Mubarak isn’t paying any attention to what the administration says, the protesters aren’t paying any attention to what the administration says and the MB along with their friends in Tehran don’t care what we say because they know exactly what they want to do, while also knowing that we’re powerless. The ineptitude of the Obama administrations foreign policy is only surpassed by its ineptitude in domestic policy.

Doggone/GA

January 28th, 2011
2:40 pm

“Yes, but it still *bleeping* rocks!”

Well, if you like it…maybe it does. It’s not one of my favorites.

Doggone/GA

January 28th, 2011
2:41 pm

I would suggest “Desert Rose”

TaxPayer

January 28th, 2011
2:41 pm

If the people over there with the oil want to sell it bad enough on the free market, they’ll find a way to get it to market and we can be there waiting to buy it, or not. Personally, I’d just as soon do business with someone building solar cells and batteries. In the long run, that would be the more cost-effective approach for the end user.

BADA BING

January 28th, 2011
2:45 pm

And Mubarak spake ” Pharaoh, Let my People Go”. Oh wait, I’m the Pharaoh….Never mind!

Joe the Plutocrat

January 28th, 2011
2:50 pm

Li’l barry b; didn’t take you for a Clash fan. but what do you think of Washington Bullets? “…if you can find an Afgan rebel that the Moscow bullets missed, ask what thinks of voting Communist? ask the Dali Lama in the hills of Tibet, how many monks did the Chinese get? in a war torn swamp, stop any mercernary in check the British bullets in his armory…” FYI, Strummer, a self-avowed “hippie” and “left-wiger” said of “Rock the Casbah”; “…there is no humanity in fanaticism.” needless to say, he did not endorse the use of his song by Armed Forces Radio during the first Persian Gulf War. check out “The Future is Unwritten: The Joe Strummer Story” sometime.

carlosgvv

January 28th, 2011
2:50 pm

Bosch

But….but….but what if Egypt has weapons of mass destruction?

Doggone/GA

January 28th, 2011
2:50 pm

“And Mubarak spake ” Pharaoh, Let my People Go”. Oh wait, I’m the Pharaoh….Never mind!”
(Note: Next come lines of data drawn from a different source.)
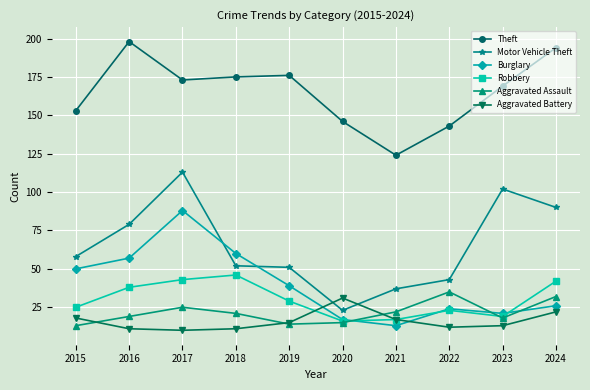

What is the spread (max minus min) of values at 2018?

164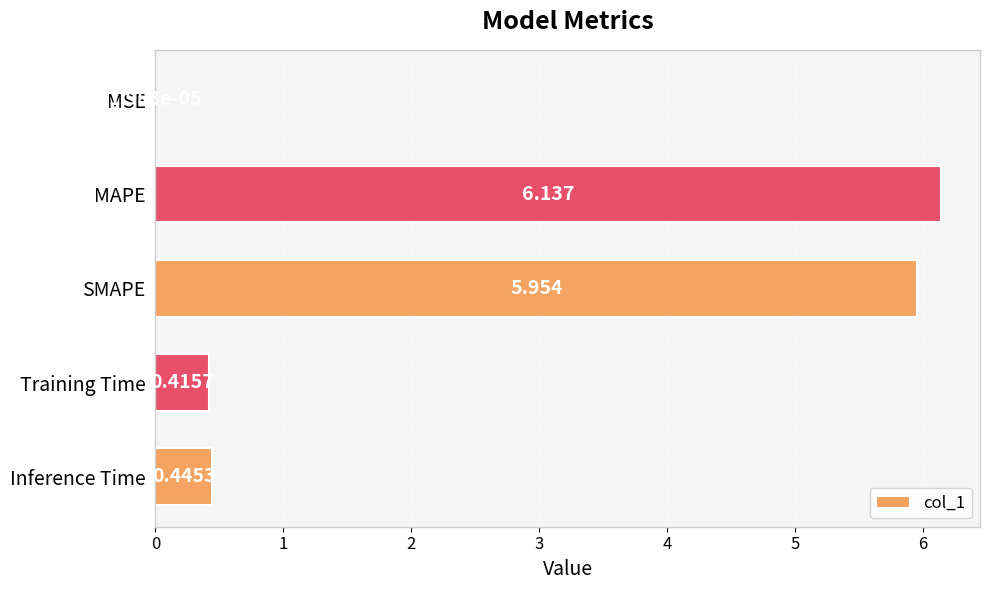

Where is the data nearest to the value 3?

Inference Time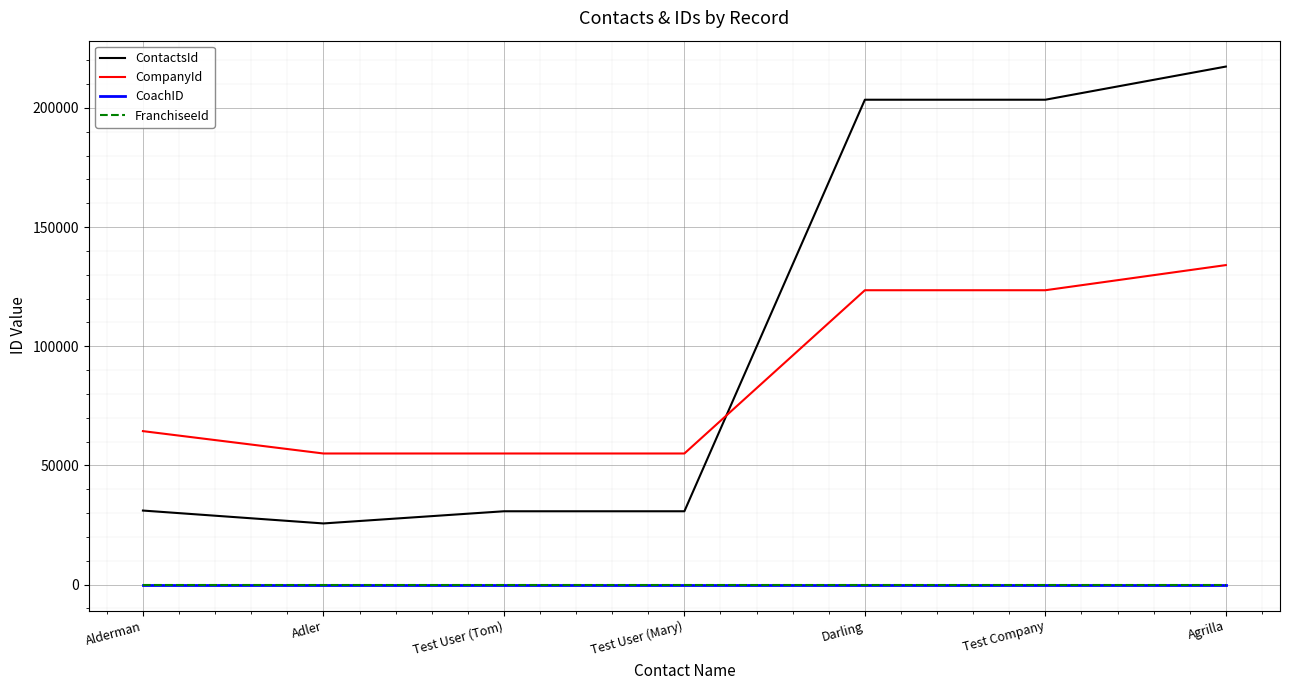

What is the smallest value displayed?

8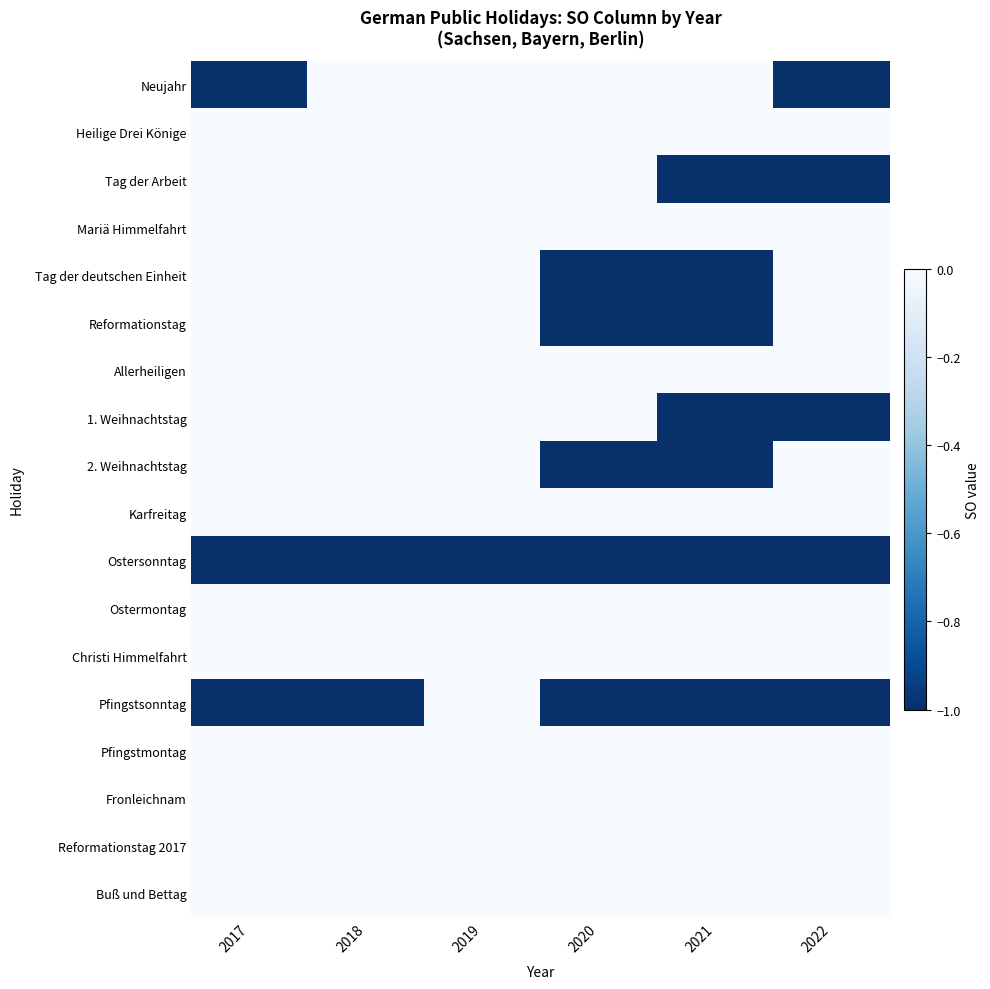

Count the number of categories in the chart.

6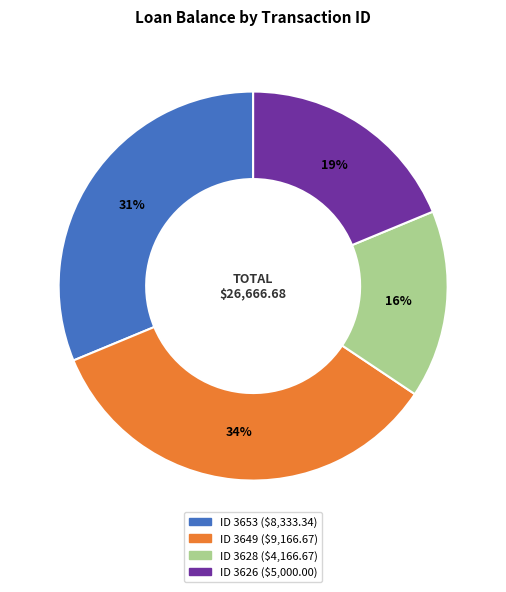

Count the number of slices in the pie.

4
Shouldn’t that be ElBaradei saying that?

carlosgvv

January 28th, 2011
2:52 pm

Joe the Plutocrat

I agree with what you say. I just don’t see what it has to do with what I said.

BADA BING

January 28th, 2011
2:54 pm

With all the aid money we are giving Egypt, is the gov’t sure that they are not involved in some type of pyramid scheme?

Bosch

January 28th, 2011
2:56 pm

carlos,

I’ve never been one to think that the lives of 5000 service men and women and the destruction our economy is worth a “what if.” Know what I mean?

stands for decibels

January 28th, 2011
3:00 pm

With all the aid money we are giving Egypt, is the gov’t sure that they are not involved in some type of pyramid scheme?

[rimshot]

BADA BING

January 28th, 2011
3:00 pm

Jay, are the Egytian troops using frickin’ lasers on the rioters?